- _Task to complete_
Count the lines in the data below that contain the string "Meishi", treating uppercase and lowercase letters as distinct. Give only the number.

- _Provided data_
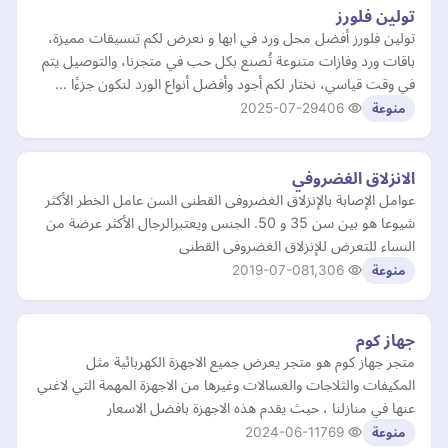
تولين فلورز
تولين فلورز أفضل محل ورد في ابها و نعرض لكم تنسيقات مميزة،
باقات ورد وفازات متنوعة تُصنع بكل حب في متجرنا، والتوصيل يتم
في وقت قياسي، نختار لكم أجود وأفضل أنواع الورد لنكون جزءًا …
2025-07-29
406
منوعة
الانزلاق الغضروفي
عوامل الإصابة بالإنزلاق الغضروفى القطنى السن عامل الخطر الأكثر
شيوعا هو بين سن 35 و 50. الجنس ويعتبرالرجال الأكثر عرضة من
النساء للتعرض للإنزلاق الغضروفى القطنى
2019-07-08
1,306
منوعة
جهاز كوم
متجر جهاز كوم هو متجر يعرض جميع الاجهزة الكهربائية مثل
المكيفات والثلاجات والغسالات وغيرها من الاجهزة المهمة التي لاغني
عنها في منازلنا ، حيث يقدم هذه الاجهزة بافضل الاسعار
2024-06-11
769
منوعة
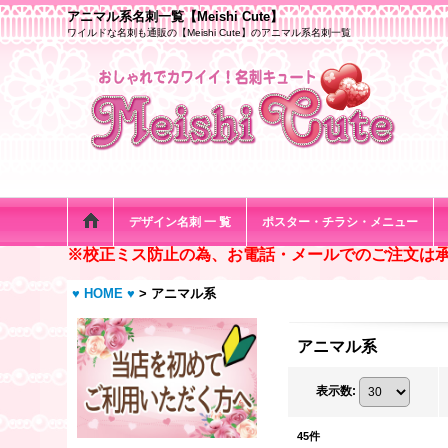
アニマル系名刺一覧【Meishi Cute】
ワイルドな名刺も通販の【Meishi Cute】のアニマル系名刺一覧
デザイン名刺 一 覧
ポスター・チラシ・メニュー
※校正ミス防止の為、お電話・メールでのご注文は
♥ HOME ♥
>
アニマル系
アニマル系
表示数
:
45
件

---

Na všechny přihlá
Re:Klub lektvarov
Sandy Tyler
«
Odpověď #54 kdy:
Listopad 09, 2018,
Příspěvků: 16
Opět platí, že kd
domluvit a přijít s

- _Output for this task_
2